Development of Animal Model of Nephrolithiasis.
- Author:
Hyeon Hoe KIM
1
;
Moonki JO
;
Cheol KWAK
;
Seong Soo JEON
;
Si Whang KIM
Author Information
1. Department of Urology, Seoul National University, Seoul, Korea.
- Publication Type:Original Article
- Keywords:
nephrolithiasis;
animal model;
renal damage
- MeSH:
Animals*;
Calcium;
Citric Acid;
Creatinine;
Gentamicins;
Humans;
Injections, Subcutaneous;
Kidney;
Magnesium;
Male;
Microvilli;
Models, Animal*;
Nephrolithiasis*;
Oxalic Acid;
Rats;
Uric Acid
- From:Korean Journal of Urology
1996;37(3):233-240
- CountryRepublic of Korea
- Language:Korean
-
Abstract:
To develop an animal model of nephrolithiasis similar to the pattern of human renal stone disease, we adopted a protocol of administration of stone substrates along with induction of renal tubular injuries. Male Wister rats fed with 3% ammonium oxalate containing chows with or without additional 40 mg/kg/day of gentamicin for 8 days were compared with those fed with normal chows. On dissecting microscopic examination, rats receiving oxalate and gentamicin showed more crystals and plaques than rats receiving oxalate only, both in 15 days and 22 days after feeding, and most of the crystals were located at renal papilla. Average score of crystal abundance was 0.4, 1.15, respectively in rats receiving oxalate only and oxalate plus gentamicin after 15 days of feeding, and 0.9 and 1.55, respectively after 22 days. Little crystals were found in rats fed with normal chow with or without gentamicin. Urinary excretion of tubular epithelial brush border enzyme, gamma-glutamyl transpeptidase(GGT), was increased by gentamicin administration whereas creatinine clearance rate was not changed.
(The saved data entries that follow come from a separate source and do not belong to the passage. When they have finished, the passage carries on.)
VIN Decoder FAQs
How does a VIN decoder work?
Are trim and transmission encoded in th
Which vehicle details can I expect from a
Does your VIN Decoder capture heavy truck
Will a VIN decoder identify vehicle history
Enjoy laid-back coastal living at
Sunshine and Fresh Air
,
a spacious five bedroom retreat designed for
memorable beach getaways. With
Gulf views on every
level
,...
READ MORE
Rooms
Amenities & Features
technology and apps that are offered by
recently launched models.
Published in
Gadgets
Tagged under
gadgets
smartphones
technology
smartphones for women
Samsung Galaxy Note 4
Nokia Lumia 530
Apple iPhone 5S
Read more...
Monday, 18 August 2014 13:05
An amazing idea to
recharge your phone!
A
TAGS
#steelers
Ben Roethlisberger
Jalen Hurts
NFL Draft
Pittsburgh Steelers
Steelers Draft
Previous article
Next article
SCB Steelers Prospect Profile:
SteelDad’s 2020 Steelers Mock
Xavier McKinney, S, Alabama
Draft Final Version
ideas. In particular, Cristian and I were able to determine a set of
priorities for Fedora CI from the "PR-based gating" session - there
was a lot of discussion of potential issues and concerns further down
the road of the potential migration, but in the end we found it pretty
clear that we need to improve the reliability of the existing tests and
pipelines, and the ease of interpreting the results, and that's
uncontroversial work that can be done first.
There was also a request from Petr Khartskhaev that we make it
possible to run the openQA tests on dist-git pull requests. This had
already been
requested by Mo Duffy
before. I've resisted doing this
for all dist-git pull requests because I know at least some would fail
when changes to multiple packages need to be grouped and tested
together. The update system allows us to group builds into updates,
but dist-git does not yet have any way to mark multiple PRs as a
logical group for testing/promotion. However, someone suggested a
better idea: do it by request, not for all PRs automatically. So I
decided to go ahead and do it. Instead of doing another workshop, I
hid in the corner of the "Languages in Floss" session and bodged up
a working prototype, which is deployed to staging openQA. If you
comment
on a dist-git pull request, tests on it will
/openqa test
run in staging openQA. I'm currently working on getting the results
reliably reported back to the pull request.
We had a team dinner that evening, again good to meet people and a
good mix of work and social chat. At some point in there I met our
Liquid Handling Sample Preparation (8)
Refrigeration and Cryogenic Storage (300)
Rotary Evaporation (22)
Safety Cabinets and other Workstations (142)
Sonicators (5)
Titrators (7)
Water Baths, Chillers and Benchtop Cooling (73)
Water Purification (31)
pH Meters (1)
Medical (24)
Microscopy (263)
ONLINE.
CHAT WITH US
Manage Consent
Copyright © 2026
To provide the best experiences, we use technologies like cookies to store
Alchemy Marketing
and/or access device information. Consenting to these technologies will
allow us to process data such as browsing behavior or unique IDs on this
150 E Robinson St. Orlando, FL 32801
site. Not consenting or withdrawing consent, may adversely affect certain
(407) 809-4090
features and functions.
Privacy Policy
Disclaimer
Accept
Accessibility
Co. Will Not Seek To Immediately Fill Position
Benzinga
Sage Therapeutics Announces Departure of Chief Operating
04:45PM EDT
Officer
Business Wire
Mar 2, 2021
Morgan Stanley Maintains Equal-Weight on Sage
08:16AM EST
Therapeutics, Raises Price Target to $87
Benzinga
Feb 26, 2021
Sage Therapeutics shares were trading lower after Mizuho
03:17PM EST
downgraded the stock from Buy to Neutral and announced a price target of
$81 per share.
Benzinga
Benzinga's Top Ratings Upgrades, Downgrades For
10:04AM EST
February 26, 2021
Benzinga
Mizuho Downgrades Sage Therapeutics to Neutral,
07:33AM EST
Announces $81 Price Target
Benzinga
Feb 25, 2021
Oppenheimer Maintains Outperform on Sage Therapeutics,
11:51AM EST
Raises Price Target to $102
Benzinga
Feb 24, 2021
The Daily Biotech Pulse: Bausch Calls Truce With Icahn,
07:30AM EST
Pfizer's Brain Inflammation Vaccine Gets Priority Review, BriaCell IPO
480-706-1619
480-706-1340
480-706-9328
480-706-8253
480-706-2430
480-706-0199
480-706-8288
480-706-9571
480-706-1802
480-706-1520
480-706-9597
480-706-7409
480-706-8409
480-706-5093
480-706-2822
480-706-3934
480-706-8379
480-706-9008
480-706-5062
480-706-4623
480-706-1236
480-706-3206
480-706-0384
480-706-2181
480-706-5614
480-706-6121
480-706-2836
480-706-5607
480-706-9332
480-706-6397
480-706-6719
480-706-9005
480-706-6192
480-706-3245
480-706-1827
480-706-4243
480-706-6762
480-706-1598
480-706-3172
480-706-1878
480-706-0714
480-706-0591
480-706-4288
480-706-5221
Urinary excretion of oxalate was unchanged, but calcium and uric acid was markedly decreased in rats fed with oxalate and formed crystals, and citrate and magnesium excretion was also decreased. These results indicate that administration of oxalate along with inducing renal tubular damages by subcutaneous injection of gentamicin seems to form crystals and plaques in the kidney more rapidly and abundantly than feeding with oxalate alone.